"It is not easy for the court to reject a plea bargain that is brought for its approval, in view of the existence of weighty considerations that support it, first and foremost the concern that the status of plea bargains will be eroded and the certainty that they will be agreed upon by the defendant who signs the plea bargain, and as a result – with the desired purposes that they achieve... Much has been written about the advantages of the plea bargain and its proper role, in appropriate cases, in the framework of criminal enforcement.... These advantages, which benefit both the defendant and the public interest, were discussed by this court many years ago. The defendant is assured of his conviction and sentence, and all this in the framework of a relatively short proceeding. In addition, the public interest is also realized, since plea bargains make it possible to increase enforcement and conviction of criminals in society; Realize the principles of efficiency, thereby directing the resources of the law enforcement systems to other important goals."
In practice, when the court examines the plea bargain, it examines the considerations by the prosecution, according to the criteria of reasonableness, and intervenes only where the court believes that there was a material flaw in the prosecution's considerations (a certain case, expanded at p. 611). Therefore, as a rule, and out of a broad discretion to the prosecution, the court respects the plea bargains.

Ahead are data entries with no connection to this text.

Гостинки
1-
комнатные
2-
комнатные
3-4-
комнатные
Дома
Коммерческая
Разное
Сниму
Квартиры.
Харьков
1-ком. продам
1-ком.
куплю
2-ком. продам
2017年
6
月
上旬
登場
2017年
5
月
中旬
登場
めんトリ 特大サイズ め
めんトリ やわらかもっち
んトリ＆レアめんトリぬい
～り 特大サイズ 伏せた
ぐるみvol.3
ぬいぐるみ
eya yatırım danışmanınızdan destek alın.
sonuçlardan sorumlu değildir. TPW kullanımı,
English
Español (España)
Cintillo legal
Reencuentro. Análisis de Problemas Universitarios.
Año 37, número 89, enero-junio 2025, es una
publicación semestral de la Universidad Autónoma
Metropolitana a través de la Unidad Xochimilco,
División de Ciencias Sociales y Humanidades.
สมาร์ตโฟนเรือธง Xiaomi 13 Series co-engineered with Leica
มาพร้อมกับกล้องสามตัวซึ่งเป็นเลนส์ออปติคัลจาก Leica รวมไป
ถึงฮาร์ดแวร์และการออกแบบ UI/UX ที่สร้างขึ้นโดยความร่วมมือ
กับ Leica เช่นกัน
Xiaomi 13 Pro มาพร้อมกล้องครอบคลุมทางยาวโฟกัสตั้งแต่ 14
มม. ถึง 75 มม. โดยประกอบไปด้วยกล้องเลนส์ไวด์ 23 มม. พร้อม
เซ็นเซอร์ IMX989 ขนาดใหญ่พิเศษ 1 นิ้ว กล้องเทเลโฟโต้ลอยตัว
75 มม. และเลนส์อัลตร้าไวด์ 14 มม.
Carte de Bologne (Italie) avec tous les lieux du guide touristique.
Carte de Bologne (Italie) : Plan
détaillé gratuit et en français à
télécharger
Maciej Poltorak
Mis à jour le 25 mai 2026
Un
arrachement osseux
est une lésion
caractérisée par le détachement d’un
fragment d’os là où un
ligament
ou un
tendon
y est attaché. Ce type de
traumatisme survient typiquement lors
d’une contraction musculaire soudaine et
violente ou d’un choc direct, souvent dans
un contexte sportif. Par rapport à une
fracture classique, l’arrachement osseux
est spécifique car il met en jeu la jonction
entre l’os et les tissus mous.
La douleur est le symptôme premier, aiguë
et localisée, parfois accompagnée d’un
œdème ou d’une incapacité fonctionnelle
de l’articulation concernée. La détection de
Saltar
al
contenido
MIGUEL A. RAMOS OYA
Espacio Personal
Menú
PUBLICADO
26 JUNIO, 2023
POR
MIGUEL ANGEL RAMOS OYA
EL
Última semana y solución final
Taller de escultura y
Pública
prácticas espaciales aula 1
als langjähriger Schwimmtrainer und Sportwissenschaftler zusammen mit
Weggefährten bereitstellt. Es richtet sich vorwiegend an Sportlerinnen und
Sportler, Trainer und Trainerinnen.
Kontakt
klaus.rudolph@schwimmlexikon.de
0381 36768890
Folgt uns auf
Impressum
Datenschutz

Mann, Criminal-Administrative Procedure, argues that because of these rulings, intervention in plea bargains is similar to interference with administrative discretion, and reduces judicial supervision of plea bargains (see also Raanan on this matter).
Giladi, The Doctrine of Administrative Audit in Criminal Justice, Sefer Eliyahu Matza, 529 (Aharon Barak, Ayala Procaccia, Sharon Hans and Raanan Giladi, eds., 2015).
On the other hand, there are those who argue that broad judicial review should be preferred to plea bargains. Thus, for example, Mordechai Kremnitzer and Liat Levanon, "Judicial Review of Plea Bargains, in the Wake of C.A. 1958/98 Anonymous v. State of Israel," [published in Nevo] in: Trends in Evidence Law and Criminal Procedure: A Collection of Articles in Honor of Prof. Eliyahu Harnon, 289 (Anat Horowitz and Mordechai Kremnitzer eds., 20099). President (ret.) Meir Shamgar, in his article: "Plea Bargains" in: Sefer Gabriel Bach, 219 (David Hahn, Dana Cohen-Lekach and Michael Bach, eds., 2011), criticizes the fact that in practice the rule has become that the courts are not permitted to intervene in plea bargains and are in fact notaries of agreements (ibid., at p. 222). President Shamgar does not dispute that in many cases there is room to approve plea bargains. However, his main argument in the article is that (ibid.): "This reality has become the façade of everything and a daily thing, and for that I regret... The result of this... It is the lack of a relationship, to a significant extent, between the agreed and proper punishment, and it was sufficient to justify the postponement of a plea bargain when the lack of attitude is conspicuous."